The video doesn’t mince words. It promises the “complete and utter annihilation” of US-linked energy and technology companies in the region, then cuts to satellite imagery of OpenAI’s in-progress Stargate facility in the UAE. It also shows a photo of the project’s backers, though they hilariously misidentify Cisco’s chief product officer Jeetu Patel as Microsoft CEO Satya Nadella. Someone in Iran’s propaganda unit needs a better briefing deck.

This is the same Stargate project that OpenAI announced with much fanfare — a $500 billion umbrella initiative involving Oracle, Nvidia, Cisco, and SoftBank. The Abu Dhabi piece alone is $30 billion and supposed to deliver 16 gigawatts of compute power. An October 2025 update said construction was “well underway” and targeting 200 megawatts operational in 2026. How much is actually built right now? OpenAI isn’t saying.

The timing isn’t coincidental. Over the weekend, President Trump went on Truth Social and declared Tuesday would be “Power Plant Day, and Bridge Day” if Iran doesn’t open the Strait of Hormuz. He told ABC News the US plans on “blowing up the entire country” if there’s no deal. Iran’s Foreign Ministry responded Monday by saying it’s “determined to defend our national security and sovereignty with all might.”

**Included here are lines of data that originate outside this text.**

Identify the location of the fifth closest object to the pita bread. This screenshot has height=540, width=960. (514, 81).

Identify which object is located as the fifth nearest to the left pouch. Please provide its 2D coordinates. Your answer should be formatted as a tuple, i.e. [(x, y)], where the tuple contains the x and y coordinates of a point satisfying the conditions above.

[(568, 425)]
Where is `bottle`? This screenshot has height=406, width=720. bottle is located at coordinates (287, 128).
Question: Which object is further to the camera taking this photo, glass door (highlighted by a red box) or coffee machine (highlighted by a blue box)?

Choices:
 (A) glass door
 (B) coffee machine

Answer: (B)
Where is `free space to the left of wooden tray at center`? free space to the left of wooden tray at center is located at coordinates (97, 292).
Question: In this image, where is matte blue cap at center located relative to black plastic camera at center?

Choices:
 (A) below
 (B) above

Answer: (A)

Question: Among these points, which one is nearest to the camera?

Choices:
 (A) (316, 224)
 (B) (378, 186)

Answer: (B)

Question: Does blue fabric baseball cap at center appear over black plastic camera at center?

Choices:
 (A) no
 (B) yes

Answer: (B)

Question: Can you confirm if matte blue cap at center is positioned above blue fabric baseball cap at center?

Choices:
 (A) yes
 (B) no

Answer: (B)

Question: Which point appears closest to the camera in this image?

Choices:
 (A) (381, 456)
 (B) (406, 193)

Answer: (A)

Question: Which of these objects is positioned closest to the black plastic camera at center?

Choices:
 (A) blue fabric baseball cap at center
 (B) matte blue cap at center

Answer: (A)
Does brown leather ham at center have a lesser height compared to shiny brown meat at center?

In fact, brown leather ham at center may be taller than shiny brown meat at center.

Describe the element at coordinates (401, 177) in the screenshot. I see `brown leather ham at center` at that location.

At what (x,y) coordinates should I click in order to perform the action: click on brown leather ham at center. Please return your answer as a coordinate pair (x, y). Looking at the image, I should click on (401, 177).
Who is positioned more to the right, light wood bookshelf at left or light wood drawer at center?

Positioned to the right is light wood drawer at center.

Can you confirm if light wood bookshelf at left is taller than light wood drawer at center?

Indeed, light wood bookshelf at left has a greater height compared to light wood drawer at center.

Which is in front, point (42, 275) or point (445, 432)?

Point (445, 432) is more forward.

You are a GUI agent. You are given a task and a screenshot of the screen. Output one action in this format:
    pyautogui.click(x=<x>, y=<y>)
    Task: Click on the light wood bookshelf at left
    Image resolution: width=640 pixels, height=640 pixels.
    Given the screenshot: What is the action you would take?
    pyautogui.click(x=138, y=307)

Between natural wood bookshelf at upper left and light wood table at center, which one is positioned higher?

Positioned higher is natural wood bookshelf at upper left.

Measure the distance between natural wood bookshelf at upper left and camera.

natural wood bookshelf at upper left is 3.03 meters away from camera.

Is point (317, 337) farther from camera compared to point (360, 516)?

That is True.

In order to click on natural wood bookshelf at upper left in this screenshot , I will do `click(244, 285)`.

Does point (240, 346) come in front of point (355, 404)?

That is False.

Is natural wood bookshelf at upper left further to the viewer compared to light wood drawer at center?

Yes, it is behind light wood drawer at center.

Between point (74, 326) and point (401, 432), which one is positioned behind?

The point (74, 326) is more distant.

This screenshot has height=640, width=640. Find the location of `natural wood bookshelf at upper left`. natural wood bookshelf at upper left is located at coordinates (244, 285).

So here we are. A multi-billion dollar AI infrastructure project — the kind of thing that’s supposed to define the next decade of computing — is now a potential military target in a geopolitical escalation. That’s a wild sentence to write, but it’s where we’re at.

The IRGC video is clearly propaganda, and the misidentification suggests they’re not exactly running a precision intelligence operation. But the threat is real enough that anyone with a stake in Stargate — and that’s a lot of big names — should be paying very close attention. Data centers are soft targets. They’re massive, they’re visible, and they’re connected to the grid in ways that make them hard to protect from a determined adversary.

OpenAI hasn’t commented. I’m not sure what they’d say. “Our lawyers are reviewing” doesn’t quite cover it when someone’s threatening to blow up your servers.

What strikes me is how quickly AI infrastructure has become a geopolitical bargaining chip. These facilities aren’t just buildings full of GPUs anymore. They’re national assets, symbols of technological dominance, and now, apparently, targets in a propaganda war. The Stargate project was supposed to be about compute power and AGI timelines. Now it’s about whether a cruise missile can find it on Google Maps.

I don’t have a tidy take on this. It’s messy, it’s escalating, and it’s happening way faster than anyone in the AI industry probably expected. But if you’re building a massive data center in the Middle East in 2026, you should probably have a contingency plan that goes beyond “we’ll call the insurance company.”